══ RECORDS PROVIDED

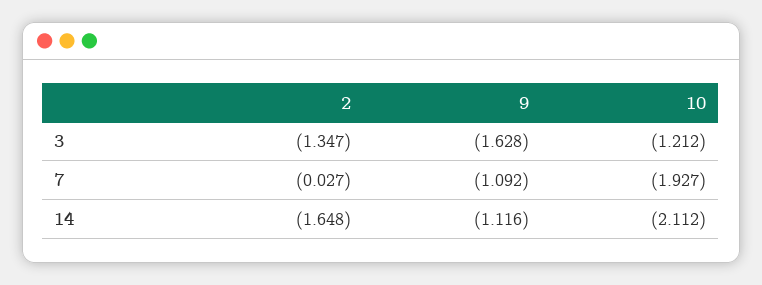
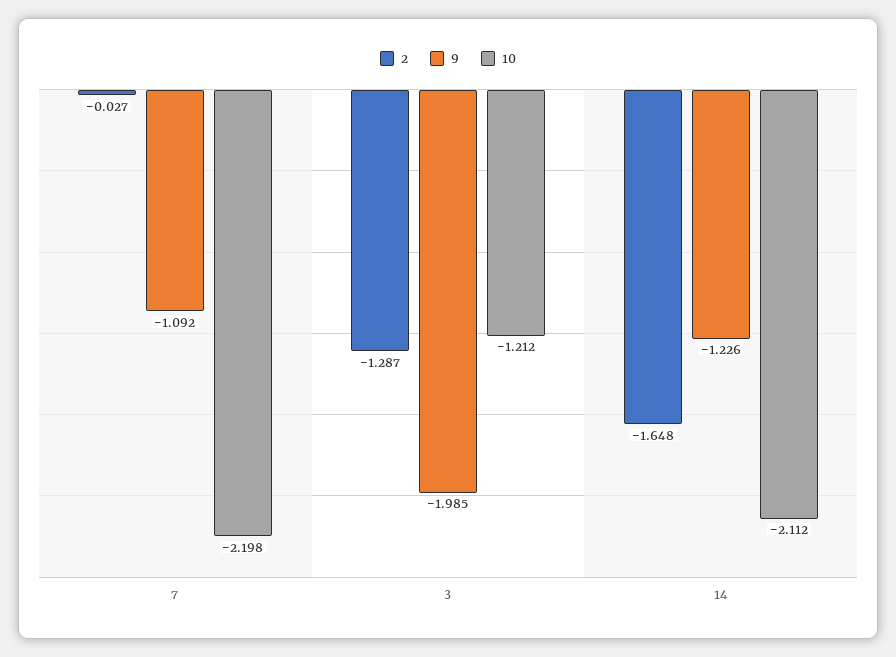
  {
    "2": {
-     "3": -1.347,
+     "3": -1.287,
      "7": -0.027,
      "14": -1.648
    },
    "9": {
-     "3": -1.628,
+     "3": -1.985,
      "7": -1.092,
-     "14": -1.116
+     "14": -1.226
    },
    "10": {
      "3": -1.212,
-     "7": -1.927,
+     "7": -2.198,
      "14": -2.112
    }
  }

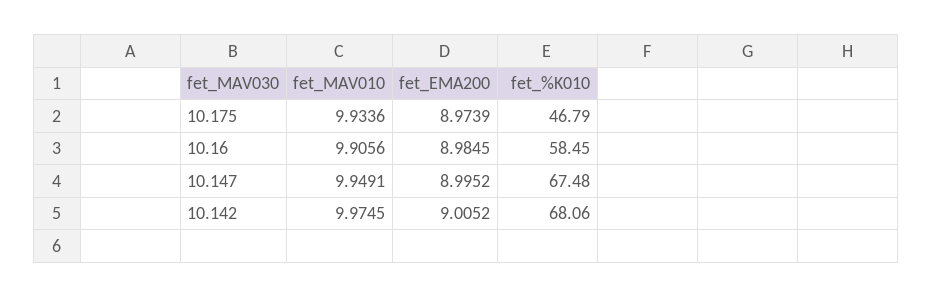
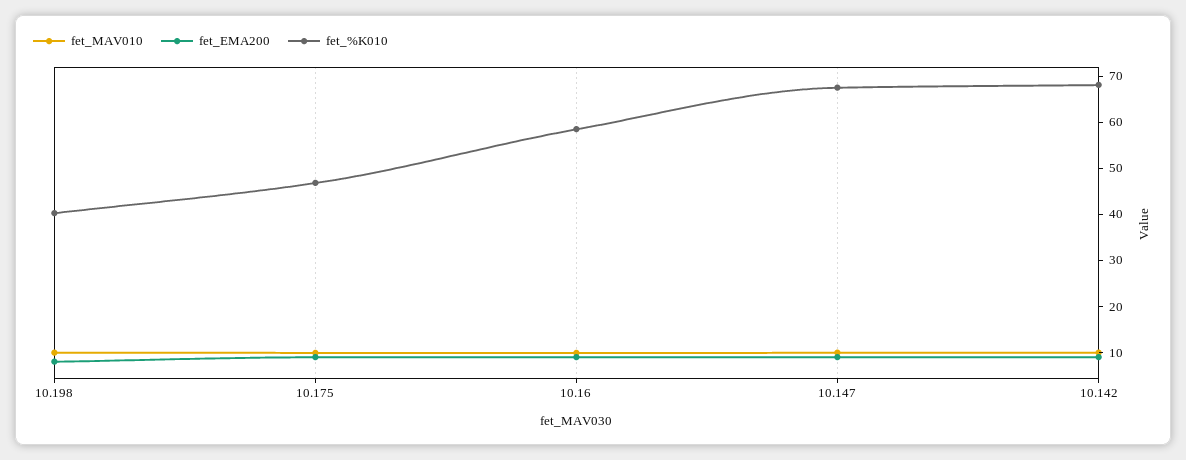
  {
    "fet_MAV010": {
      "10.175": 9.9336,
      "10.16": 9.9056,
      "10.147": 9.9491,
-     "10.142": 9.9745
+     "10.142": 9.9745,
+     "10.198": 10
    },
    "fet_EMA200": {
      "10.175": 8.9739,
      "10.16": 8.9845,
      "10.147": 8.9952,
-     "10.142": 9.0052
+     "10.142": 9.0052,
+     "10.198": 8
    },
    "fet_%K010": {
      "10.175": 46.79,
      "10.16": 58.45,
      "10.147": 67.48,
-     "10.142": 68.06
+     "10.142": 68.06,
+     "10.198": 40
    }
  }

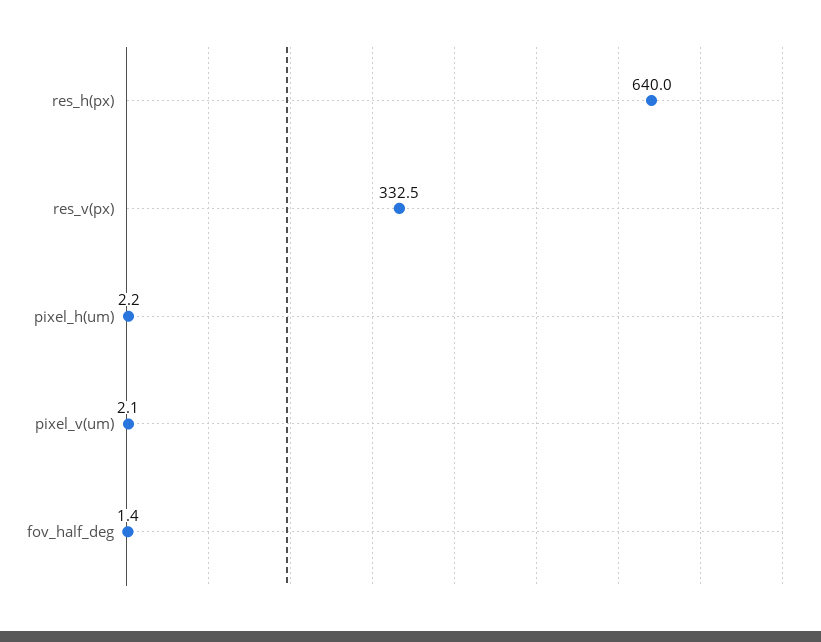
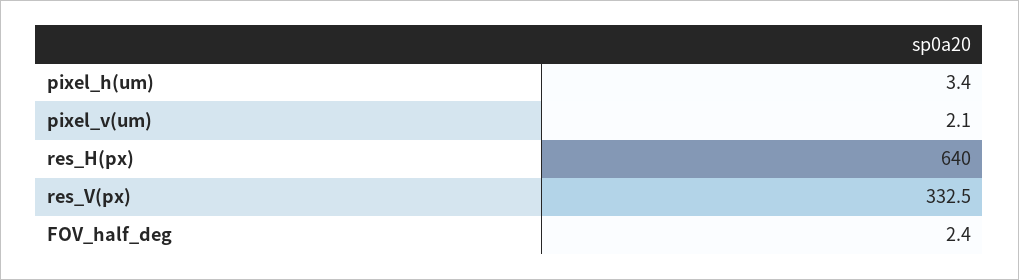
  {
    "res_h(px)": 640,
    "res_v(px)": 332.5,
-   "pixel_h(um)": 2.2,
+   "pixel_h(um)": 3.4,
    "pixel_v(um)": 2.1,
-   "fov_half_deg": 1.4
+   "fov_half_deg": 2.4
  }

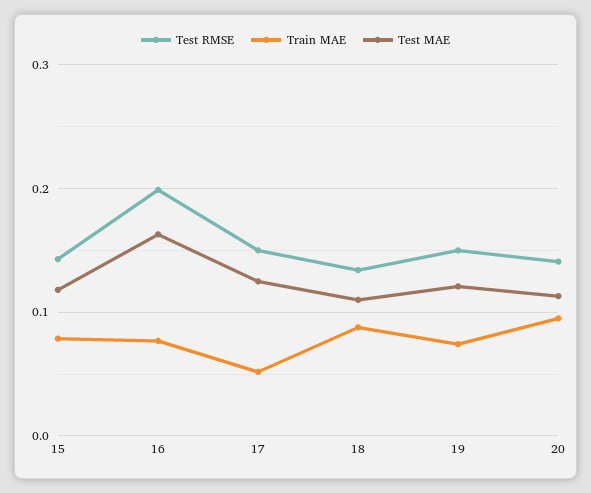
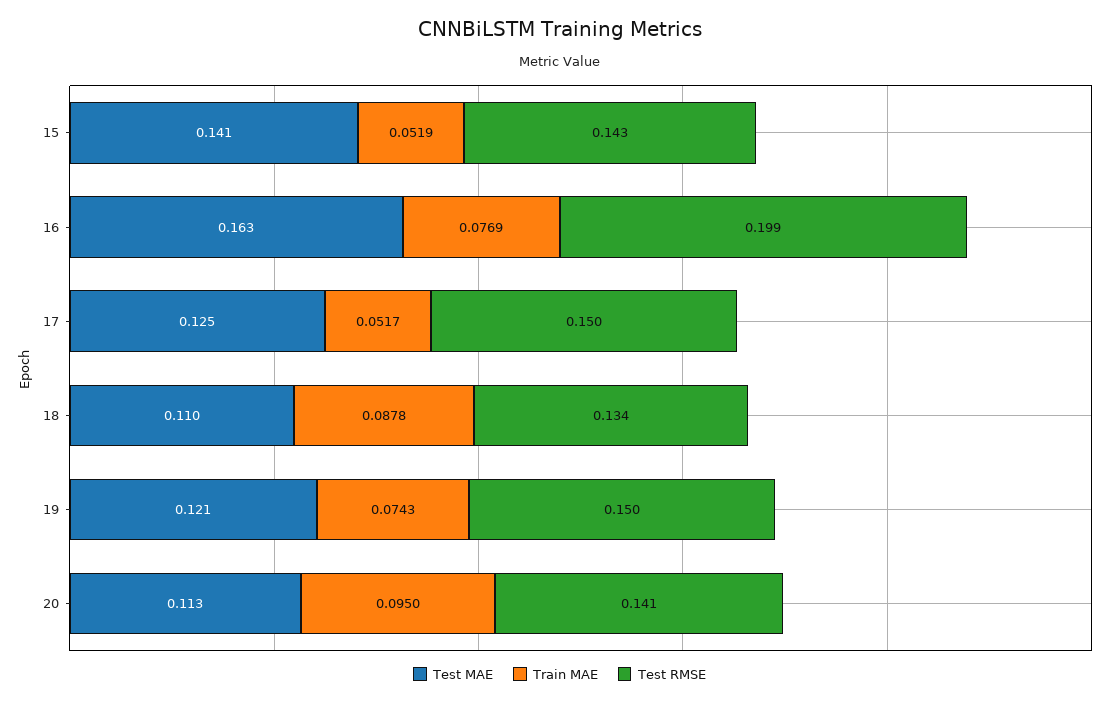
  {
    "Test RMSE": {
      "15": 0.143,
      "16": 0.199,
      "17": 0.15,
      "18": 0.134,
      "19": 0.15,
      "20": 0.141
    },
    "Train MAE": {
-     "15": 0.08,
+     "15": 0.0519,
      "16": 0.0769,
      "17": 0.0517,
      "18": 0.0878,
      "19": 0.0743,
      "20": 0.095
    },
    "Test MAE": {
-     "15": 0.12,
+     "15": 0.141,
      "16": 0.163,
      "17": 0.125,
      "18": 0.11,
      "19": 0.121,
      "20": 0.113
    }
  }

════

» EXERCISE OBJECTIVE
Without the pictures, reproduce every entry exactly as written.

» RESPONSE
  {
    "2": {
-     "3": -1.347,
+     "3": -1.287,
      "7": -0.027,
      "14": -1.648
    },
    "9": {
-     "3": -1.628,
+     "3": -1.985,
      "7": -1.092,
-     "14": -1.116
+     "14": -1.226
    },
    "10": {
      "3": -1.212,
-     "7": -1.927,
+     "7": -2.198,
      "14": -2.112
    }
  }

  {
    "fet_MAV010": {
      "10.175": 9.9336,
      "10.16": 9.9056,
      "10.147": 9.9491,
-     "10.142": 9.9745
+     "10.142": 9.9745,
+     "10.198": 10
    },
    "fet_EMA200": {
      "10.175": 8.9739,
      "10.16": 8.9845,
      "10.147": 8.9952,
-     "10.142": 9.0052
+     "10.142": 9.0052,
+     "10.198": 8
    },
    "fet_%K010": {
      "10.175": 46.79,
      "10.16": 58.45,
      "10.147": 67.48,
-     "10.142": 68.06
+     "10.142": 68.06,
+     "10.198": 40
    }
  }

  {
    "res_h(px)": 640,
    "res_v(px)": 332.5,
-   "pixel_h(um)": 2.2,
+   "pixel_h(um)": 3.4,
    "pixel_v(um)": 2.1,
-   "fov_half_deg": 1.4
+   "fov_half_deg": 2.4
  }

  {
    "Test RMSE": {
      "15": 0.143,
      "16": 0.199,
      "17": 0.15,
      "18": 0.134,
      "19": 0.15,
      "20": 0.141
    },
    "Train MAE": {
-     "15": 0.08,
+     "15": 0.0519,
      "16": 0.0769,
      "17": 0.0517,
      "18": 0.0878,
      "19": 0.0743,
      "20": 0.095
    },
    "Test MAE": {
-     "15": 0.12,
+     "15": 0.141,
      "16": 0.163,
      "17": 0.125,
      "18": 0.11,
      "19": 0.121,
      "20": 0.113
    }
  }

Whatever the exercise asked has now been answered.